#### Aim of the exercise
The output should be every line below that includes the word "Medien".
─── Exercise materials
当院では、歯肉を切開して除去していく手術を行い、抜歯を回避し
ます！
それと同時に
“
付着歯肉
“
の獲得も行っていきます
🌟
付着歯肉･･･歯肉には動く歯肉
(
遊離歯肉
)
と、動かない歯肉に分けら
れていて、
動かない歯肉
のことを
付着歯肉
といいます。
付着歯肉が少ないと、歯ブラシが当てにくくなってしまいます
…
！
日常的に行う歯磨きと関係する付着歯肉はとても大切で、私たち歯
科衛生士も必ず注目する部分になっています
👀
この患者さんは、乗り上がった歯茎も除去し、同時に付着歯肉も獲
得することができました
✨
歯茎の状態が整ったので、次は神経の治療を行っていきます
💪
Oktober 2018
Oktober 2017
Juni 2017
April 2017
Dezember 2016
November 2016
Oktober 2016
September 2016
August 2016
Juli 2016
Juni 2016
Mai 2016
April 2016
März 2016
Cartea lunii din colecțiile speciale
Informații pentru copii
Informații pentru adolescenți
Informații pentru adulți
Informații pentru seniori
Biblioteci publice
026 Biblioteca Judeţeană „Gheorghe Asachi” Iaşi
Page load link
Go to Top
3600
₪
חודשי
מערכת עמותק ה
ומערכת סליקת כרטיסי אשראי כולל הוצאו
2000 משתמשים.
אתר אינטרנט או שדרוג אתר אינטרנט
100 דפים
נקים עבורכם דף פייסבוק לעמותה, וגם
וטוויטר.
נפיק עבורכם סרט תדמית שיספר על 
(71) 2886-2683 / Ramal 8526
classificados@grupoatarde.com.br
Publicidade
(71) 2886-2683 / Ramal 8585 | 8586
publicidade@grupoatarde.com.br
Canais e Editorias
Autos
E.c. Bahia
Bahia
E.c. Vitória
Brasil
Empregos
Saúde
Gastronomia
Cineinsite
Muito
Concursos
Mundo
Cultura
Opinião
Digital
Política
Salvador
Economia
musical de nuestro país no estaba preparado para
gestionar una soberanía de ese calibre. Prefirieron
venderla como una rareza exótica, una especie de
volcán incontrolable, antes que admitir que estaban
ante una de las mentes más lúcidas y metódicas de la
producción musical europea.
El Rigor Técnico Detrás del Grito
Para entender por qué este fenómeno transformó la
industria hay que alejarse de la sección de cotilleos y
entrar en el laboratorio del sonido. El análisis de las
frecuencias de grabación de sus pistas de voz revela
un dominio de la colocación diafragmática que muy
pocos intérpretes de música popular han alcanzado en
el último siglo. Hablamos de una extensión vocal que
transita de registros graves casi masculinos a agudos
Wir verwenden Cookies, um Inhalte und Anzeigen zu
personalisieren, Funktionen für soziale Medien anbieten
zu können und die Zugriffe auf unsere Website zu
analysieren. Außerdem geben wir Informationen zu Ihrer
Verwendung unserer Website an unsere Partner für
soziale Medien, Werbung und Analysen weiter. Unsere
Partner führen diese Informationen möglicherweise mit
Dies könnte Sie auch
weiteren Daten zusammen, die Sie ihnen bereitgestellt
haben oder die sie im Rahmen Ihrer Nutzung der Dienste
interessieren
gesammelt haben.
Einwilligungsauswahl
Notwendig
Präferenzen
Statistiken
──────
#### Answer area
personalisieren, Funktionen für soziale Medien anbieten
soziale Medien, Werbung und Analysen weiter. Unsere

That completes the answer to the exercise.